Série d'exercices -
1. Réécrivez sous forme de liste le paragraphe de l'article sur le titre olympique du Nigeria qui commence par « Le Nigeria venait de remporter », en conservant ses faits essentiels.
2. Selon l'article sur le titre olympique du Nigeria, dans quel stade s'est jouée la finale remportée contre l'Argentine ?
3. Poursuivez l'article sur le sacre olympique du Nigeria en 1996 à partir de sa dernière phrase.

Texte fourni -
■ ■ ■ ■

Par Mamadou Oury Diallo

Le coup de sifflet final vient de retentir. Les deux bras levés vers le ciel, le visage submergé par l’émotion et la fierté, Nwankwo Kanu exulte. L’élégant milieu de terrain, aux jambes interminables, est aussitôt assailli par ses coéquipiers, sursautant et célébrant ce qui constitue LE véritable premier moment de gloire du football africain sur la scène internationale.

Le Nigeria venait de remporter le titre de champion olympique devant l’Argentine (3-2), au terme d’un scénario renversant, sous les yeux de près de 90.000 spectateurs au Sanford Stadium d’Athens. La consécration au bout d’un parcours admirable, ayant résisté à toutes les adversités à force de talents, d’abnégation et d’état d’esprit conquérant.

Nigeria, Jeux Olympiques 1996 Atlanta
© Iconsport

Privé de la CAN 1996

Pourtant, c’était loin d’être gagné. Car les Super Eagles ont débarqué aux Etats-Unis dans un contexte extra-sportif pesant. Quelques mois plus tôt, l’équipe nationale avait été privée de la CAN 1996 en Afrique du Sud par la junte au pouvoir, offusquée par l’embargo pétrolier actionné par Nelson Mandela suite à l’exécution de plusieurs opposants politiques à Lagos.

■ ■ ■ ■

Texte transcrit des pages -

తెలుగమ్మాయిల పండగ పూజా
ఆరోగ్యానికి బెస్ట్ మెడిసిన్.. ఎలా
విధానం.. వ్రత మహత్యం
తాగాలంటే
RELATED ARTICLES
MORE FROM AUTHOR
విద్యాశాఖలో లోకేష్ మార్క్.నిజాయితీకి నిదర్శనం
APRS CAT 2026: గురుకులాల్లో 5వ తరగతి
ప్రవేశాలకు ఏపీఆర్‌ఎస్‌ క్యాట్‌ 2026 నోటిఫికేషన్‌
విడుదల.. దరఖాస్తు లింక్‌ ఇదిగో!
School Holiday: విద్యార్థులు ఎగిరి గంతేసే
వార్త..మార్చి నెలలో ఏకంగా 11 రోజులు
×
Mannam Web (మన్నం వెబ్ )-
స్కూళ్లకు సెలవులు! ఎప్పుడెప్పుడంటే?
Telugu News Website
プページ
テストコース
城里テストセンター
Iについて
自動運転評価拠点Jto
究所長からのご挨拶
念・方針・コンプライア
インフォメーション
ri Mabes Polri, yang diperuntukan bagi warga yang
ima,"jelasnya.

■ ■ ■ ■

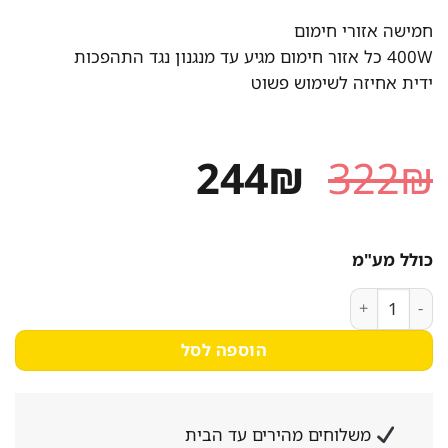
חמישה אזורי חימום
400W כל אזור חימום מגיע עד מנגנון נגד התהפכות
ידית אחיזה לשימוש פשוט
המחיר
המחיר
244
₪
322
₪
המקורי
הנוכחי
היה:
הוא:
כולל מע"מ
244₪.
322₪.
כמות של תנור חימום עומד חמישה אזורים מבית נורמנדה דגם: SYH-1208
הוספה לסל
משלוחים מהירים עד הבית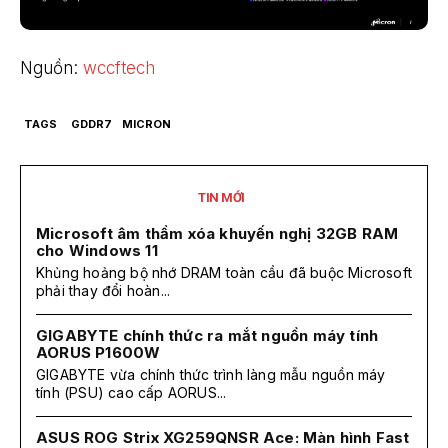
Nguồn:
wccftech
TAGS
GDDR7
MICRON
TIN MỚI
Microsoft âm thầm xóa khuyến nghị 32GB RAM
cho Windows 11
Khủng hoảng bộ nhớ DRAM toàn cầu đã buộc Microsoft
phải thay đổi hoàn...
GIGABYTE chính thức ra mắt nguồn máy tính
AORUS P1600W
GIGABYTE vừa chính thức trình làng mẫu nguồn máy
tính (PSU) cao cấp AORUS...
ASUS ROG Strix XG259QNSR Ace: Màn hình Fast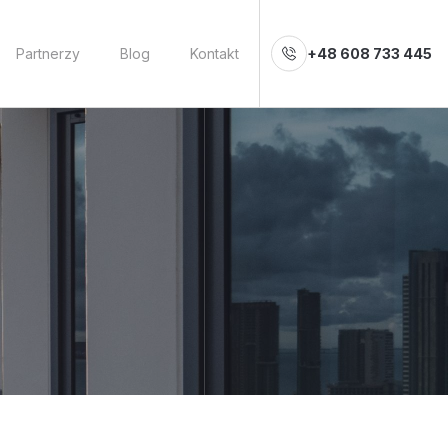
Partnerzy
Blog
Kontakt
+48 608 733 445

■ ■ ■ ■

Réponses par exercice -
1.
- Le Nigeria devient champion olympique.
- Il bat l'Argentine 3-2 au terme d'un scénario renversant.
- Le match se joue devant près de 90 000 spectateurs au Sanford Stadium d'Athens.
- Ce sacre couronne un parcours où l'équipe a surmonté toutes les adversités grâce à son talent, son abnégation et son état d'esprit conquérant.

2. Au Sanford Stadium d'Athens.

3.
La décision fait évidemment l’effet d’un coup de tonnerre. Le Nigeria, tenant du titre, ne va donc pas défendre sa couronne conquise deux années plus tôt en Tunisie. Et sera, comme l’impose le règlement de la Confédération africaine de football (CAF), disqualifié pour l’édition suivante. Le rêve d’asseoir une suprématie sur le continent s’envole alors pour une génération dorée (Okacha, Amokachi, Ikpeba, Oliseh, Amuneke, Okechukwu), qui avait atteint, pour sa toute première participation, les 8es de finale du Mondial US 1994, éliminée avec les honneurs par le futur finaliste l’Italie.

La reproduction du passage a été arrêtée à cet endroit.